The goal in the paper was to find a way to exploit this feature
hierarchy that is already being computed and to produce something that
has similar power to a featurized image pyramid but without too high
of a cost in speed, memory, or complexity.
Everything described so far (none of which is specific to FPNs), the
paper calls the *bottom-up* pathway - the feed-forward portion of the
CNN. FPN adds to this a *top-down* pathway and some lateral
connections.
*** Top-Down Pathway
*** Lateral Connections
*** As Applied to ResNet
# Note C=256 and such
** Anchors & Region Proposals
The paper [[https://arxiv.org/abs/1506.01497][Faster R-CNN: Towards Real-Time Object Detection with Region
Proposal Networks]] explains anchors and RPNs (Region Proposal
Networks), which RetinaNet's design also relies on heavily.

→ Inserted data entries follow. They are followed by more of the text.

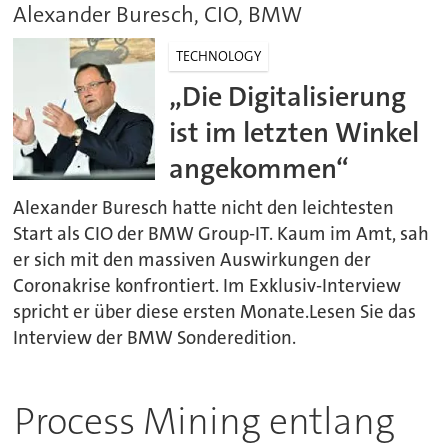
Alexander Buresch, CIO, BMW
TECHNOLOGY
„Die Digitalisierung
ist im letzten Winkel
angekommen“
Alexander Buresch hatte nicht den leichtesten
Start als CIO der BMW Group-IT. Kaum im Amt, sah
er sich mit den massiven Auswirkungen der
Coronakrise konfrontiert. Im Exklusiv-Interview
spricht er über diese ersten Monate.Lesen Sie das
Interview der BMW Sonderedition.
Process Mining entlang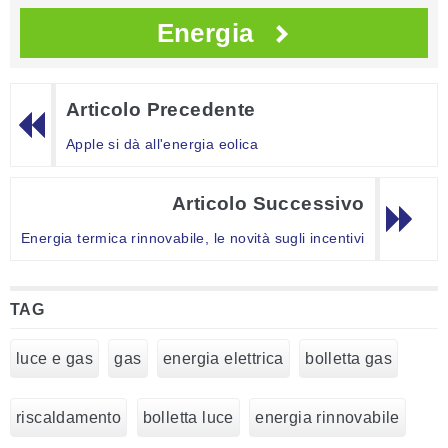
Energia
Articolo Precedente
Apple si dà all'energia eolica
Articolo Successivo
Energia termica rinnovabile, le novità sugli incentivi
TAG
luce e gas
gas
energia elettrica
bolletta gas
riscaldamento
bolletta luce
energia rinnovabile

Recall a few sections ago what was said about feature maps, and the
fact that the deeper stages of the CNN happen to be good for
classifying images. While these deeper stages are lower-resolution
than the input images, and while their influence is spread out over
larger areas of the input image (that is, their [[https://en.wikipedia.org/wiki/Receptive_field#In_the_context_of_neural_networks][receptive field]] is
rather large due to each stage spreading it a little further), the
features here still maintain a spatial relationship with the input
image. That is, moving across one axis of this feature map still
corresponds to moving across the same axis of the input image.